Further proposal from Akzo Nobel to acquire ICI
In addition, ICI shareholders would receive a second interim dividend of up to 5p per share paid pro rata by reference to where the completion date of the proposed offer falls between July 1, 2007 and December 31, 2007.
Akzo Nobel was able to make this increased proposal after further discussions with both ICI and Henkel KGaA ("Henkel").
Akzo Nobel has entered into an exclusive arrangement with Henkel for the sale, following completion of its proposed offer, of ICI's Adhesives and Electronic Materials businesses. The consideration payable under this arrangement is £2.7 billion (calculated on a cash and debt free basis).

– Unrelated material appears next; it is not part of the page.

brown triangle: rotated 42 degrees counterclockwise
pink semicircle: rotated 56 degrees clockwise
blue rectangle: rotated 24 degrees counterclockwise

Akzo Nobel and Henkel have negotiated a back to back agreement relating to this proposed sale which, subject to the approval of Henkel's Shareholders' Committee, they would intend to execute immediately prior to the formal announcement of an offer by Akzo Nobel for ICI. The exclusivity agreement with Henkel enables both Akzo Nobel and Henkel to each focus on the businesses that offer them most synergies thereby meeting their respective stated strategic and financial objectives. It would also allow Akzo Nobel to return further cash to its shareholders.
The Board of ICI has agreed that Akzo Nobel can undertake certain limited due diligence. There can be no certainty that Akzo Nobel's further indicative proposal will result in any offer or transaction.